____ EXCERPTED RECORDS
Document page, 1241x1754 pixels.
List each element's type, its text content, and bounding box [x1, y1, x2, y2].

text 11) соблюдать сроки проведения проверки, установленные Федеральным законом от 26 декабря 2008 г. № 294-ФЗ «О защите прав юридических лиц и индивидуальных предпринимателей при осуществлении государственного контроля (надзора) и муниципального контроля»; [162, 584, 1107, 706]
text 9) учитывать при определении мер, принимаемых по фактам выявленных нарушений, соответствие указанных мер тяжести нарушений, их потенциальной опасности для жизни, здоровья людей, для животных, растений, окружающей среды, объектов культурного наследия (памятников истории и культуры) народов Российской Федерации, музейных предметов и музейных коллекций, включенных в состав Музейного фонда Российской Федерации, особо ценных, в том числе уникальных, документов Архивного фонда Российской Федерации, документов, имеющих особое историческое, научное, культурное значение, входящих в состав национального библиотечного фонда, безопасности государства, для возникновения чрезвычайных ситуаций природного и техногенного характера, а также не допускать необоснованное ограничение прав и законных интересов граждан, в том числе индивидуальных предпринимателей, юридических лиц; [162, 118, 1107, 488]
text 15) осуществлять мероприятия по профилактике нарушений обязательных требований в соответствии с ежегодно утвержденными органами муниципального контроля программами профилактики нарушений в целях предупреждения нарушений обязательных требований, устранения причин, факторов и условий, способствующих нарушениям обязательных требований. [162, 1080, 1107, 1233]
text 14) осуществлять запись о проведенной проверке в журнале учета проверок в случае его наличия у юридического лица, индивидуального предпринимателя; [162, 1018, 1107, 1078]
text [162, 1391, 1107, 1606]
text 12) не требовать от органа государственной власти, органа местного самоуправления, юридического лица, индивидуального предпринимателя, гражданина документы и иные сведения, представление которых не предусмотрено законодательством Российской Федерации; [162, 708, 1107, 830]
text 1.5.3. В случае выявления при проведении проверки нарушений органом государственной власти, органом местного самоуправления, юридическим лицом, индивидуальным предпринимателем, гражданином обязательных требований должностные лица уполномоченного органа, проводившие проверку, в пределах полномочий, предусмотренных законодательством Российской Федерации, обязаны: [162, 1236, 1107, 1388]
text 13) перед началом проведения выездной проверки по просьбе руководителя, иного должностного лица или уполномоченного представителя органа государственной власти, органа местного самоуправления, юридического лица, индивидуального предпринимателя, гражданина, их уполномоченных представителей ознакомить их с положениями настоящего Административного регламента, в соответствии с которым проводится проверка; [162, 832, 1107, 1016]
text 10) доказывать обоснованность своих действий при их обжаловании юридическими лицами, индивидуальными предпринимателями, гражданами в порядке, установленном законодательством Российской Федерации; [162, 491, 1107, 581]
________
DIRECTIVE: Return every record in full, word for word.

SOLUTION TO THE EXERCISE:
Document page, 1241x1754 pixels.
List each element's type, its text content, and bounding box [x1, y1, x2, y2].

text 11) соблюдать сроки проведения проверки, установленные Федеральным законом от 26 декабря 2008 г. № 294-ФЗ «О защите прав юридических лиц и индивидуальных предпринимателей при осуществлении государственного контроля (надзора) и муниципального контроля»; [162, 584, 1107, 706]
text 9) учитывать при определении мер, принимаемых по фактам выявленных нарушений, соответствие указанных мер тяжести нарушений, их потенциальной опасности для жизни, здоровья людей, для животных, растений, окружающей среды, объектов культурного наследия (памятников истории и культуры) народов Российской Федерации, музейных предметов и музейных коллекций, включенных в состав Музейного фонда Российской Федерации, особо ценных, в том числе уникальных, документов Архивного фонда Российской Федерации, документов, имеющих особое историческое, научное, культурное значение, входящих в состав национального библиотечного фонда, безопасности государства, для возникновения чрезвычайных ситуаций природного и техногенного характера, а также не допускать необоснованное ограничение прав и законных интересов граждан, в том числе индивидуальных предпринимателей, юридических лиц; [162, 118, 1107, 488]
text 15) осуществлять мероприятия по профилактике нарушений обязательных требований в соответствии с ежегодно утвержденными органами муниципального контроля программами профилактики нарушений в целях предупреждения нарушений обязательных требований, устранения причин, факторов и условий, способствующих нарушениям обязательных требований. [162, 1080, 1107, 1233]
text 14) осуществлять запись о проведенной проверке в журнале учета проверок в случае его наличия у юридического лица, индивидуального предпринимателя; [162, 1018, 1107, 1078]
text [162, 1391, 1107, 1606]
text 12) не требовать от органа государственной власти, органа местного самоуправления, юридического лица, индивидуального предпринимателя, гражданина документы и иные сведения, представление которых не предусмотрено законодательством Российской Федерации; [162, 708, 1107, 830]
text 1.5.3. В случае выявления при проведении проверки нарушений органом государственной власти, органом местного самоуправления, юридическим лицом, индивидуальным предпринимателем, гражданином обязательных требований должностные лица уполномоченного органа, проводившие проверку, в пределах полномочий, предусмотренных законодательством Российской Федерации, обязаны: [162, 1236, 1107, 1388]
text 13) перед началом проведения выездной проверки по просьбе руководителя, иного должностного лица или уполномоченного представителя органа государственной власти, органа местного самоуправления, юридического лица, индивидуального предпринимателя, гражданина, их уполномоченных представителей ознакомить их с положениями настоящего Административного регламента, в соответствии с которым проводится проверка; [162, 832, 1107, 1016]
text 10) доказывать обоснованность своих действий при их обжаловании юридическими лицами, индивидуальными предпринимателями, гражданами в порядке, установленном законодательством Российской Федерации; [162, 491, 1107, 581]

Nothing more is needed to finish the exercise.